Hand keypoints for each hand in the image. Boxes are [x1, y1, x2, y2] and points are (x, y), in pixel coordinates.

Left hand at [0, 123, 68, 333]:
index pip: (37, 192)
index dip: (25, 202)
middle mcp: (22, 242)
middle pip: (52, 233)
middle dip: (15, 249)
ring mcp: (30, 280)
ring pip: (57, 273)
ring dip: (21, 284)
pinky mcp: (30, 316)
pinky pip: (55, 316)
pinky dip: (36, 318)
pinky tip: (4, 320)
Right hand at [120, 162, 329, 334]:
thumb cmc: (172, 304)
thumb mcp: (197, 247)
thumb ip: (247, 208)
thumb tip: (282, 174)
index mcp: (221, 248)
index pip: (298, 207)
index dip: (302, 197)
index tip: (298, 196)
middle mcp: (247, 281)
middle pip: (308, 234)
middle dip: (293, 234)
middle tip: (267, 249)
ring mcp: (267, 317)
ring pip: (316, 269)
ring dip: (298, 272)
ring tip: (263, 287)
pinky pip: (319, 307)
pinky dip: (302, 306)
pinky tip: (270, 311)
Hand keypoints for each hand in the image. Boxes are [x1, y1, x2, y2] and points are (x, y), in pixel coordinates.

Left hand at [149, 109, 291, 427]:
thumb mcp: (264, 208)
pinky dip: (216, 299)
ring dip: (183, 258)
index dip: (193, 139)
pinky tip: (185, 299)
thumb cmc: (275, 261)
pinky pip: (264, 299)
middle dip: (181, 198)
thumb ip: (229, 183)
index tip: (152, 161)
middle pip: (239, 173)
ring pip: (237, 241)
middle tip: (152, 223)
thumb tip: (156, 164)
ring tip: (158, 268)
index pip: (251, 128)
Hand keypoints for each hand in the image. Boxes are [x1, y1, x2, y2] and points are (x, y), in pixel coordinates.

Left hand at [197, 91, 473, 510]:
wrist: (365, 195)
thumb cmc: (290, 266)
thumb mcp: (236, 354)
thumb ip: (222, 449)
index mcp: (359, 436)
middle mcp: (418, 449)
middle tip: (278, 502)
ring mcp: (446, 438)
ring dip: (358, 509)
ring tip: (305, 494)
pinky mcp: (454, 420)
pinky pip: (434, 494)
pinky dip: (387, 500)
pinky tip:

§ EXERCISE DIRECTIONS
Repeat everything in the listing above exactly.

§ WRITTEN SOLUTION
Hand keypoints for each hand in the image. Boxes are [x1, y1, x2, y2] and points are (x, y), in pixel coordinates.

Left hand at [0, 123, 68, 333]:
index pip: (37, 192)
index dip: (25, 202)
middle mcp: (22, 242)
middle pip: (52, 233)
middle dip: (15, 249)
ring mcp: (30, 280)
ring pip: (57, 273)
ring dip: (21, 284)
pinky mcp: (30, 316)
pinky pip: (55, 316)
pinky dip: (36, 318)
pinky tip: (4, 320)
Right hand at [120, 162, 329, 334]:
thumb cmc: (172, 304)
thumb mcp: (197, 247)
thumb ip: (247, 208)
thumb tip: (282, 174)
index mcp: (221, 248)
index pip: (298, 207)
index dip: (302, 197)
index tip: (298, 196)
middle mcp: (247, 281)
middle pip: (308, 234)
middle dip: (293, 234)
middle tip: (267, 249)
ring mcp: (267, 317)
ring pip: (316, 269)
ring dip: (298, 272)
ring tip: (263, 287)
pinky pip: (319, 307)
pinky dip: (302, 306)
pinky tip: (270, 311)
Hand keypoints for each hand in the image. Boxes are [x1, y1, x2, y2] and points are (x, y), in pixel coordinates.

Left hand at [149, 109, 291, 427]:
thumb mcp: (264, 208)
pinky dip: (216, 299)
ring dip: (183, 258)
index dip: (193, 139)
pinky tip: (185, 299)
thumb cmc: (275, 261)
pinky pip: (264, 299)
middle dip: (181, 198)
thumb ip: (229, 183)
index tip: (152, 161)
middle pip: (239, 173)
ring pip: (237, 241)
middle tip: (152, 223)
thumb tip: (156, 164)
ring tip: (158, 268)
index pip: (251, 128)
Hand keypoints for each hand in the image. Boxes are [x1, y1, x2, y2] and points are (x, y), in pixel coordinates.

Left hand at [197, 91, 473, 510]:
wrist: (365, 195)
thumb cmc: (290, 266)
thumb mcp: (236, 354)
thumb ip: (222, 449)
index mcp: (359, 436)
middle mcp: (418, 449)
middle tip: (278, 502)
ring mcp: (446, 438)
ring dip: (358, 509)
ring tip: (305, 494)
pinky mcp: (454, 420)
pinky pip: (434, 494)
pinky dip: (387, 500)
pinky tip:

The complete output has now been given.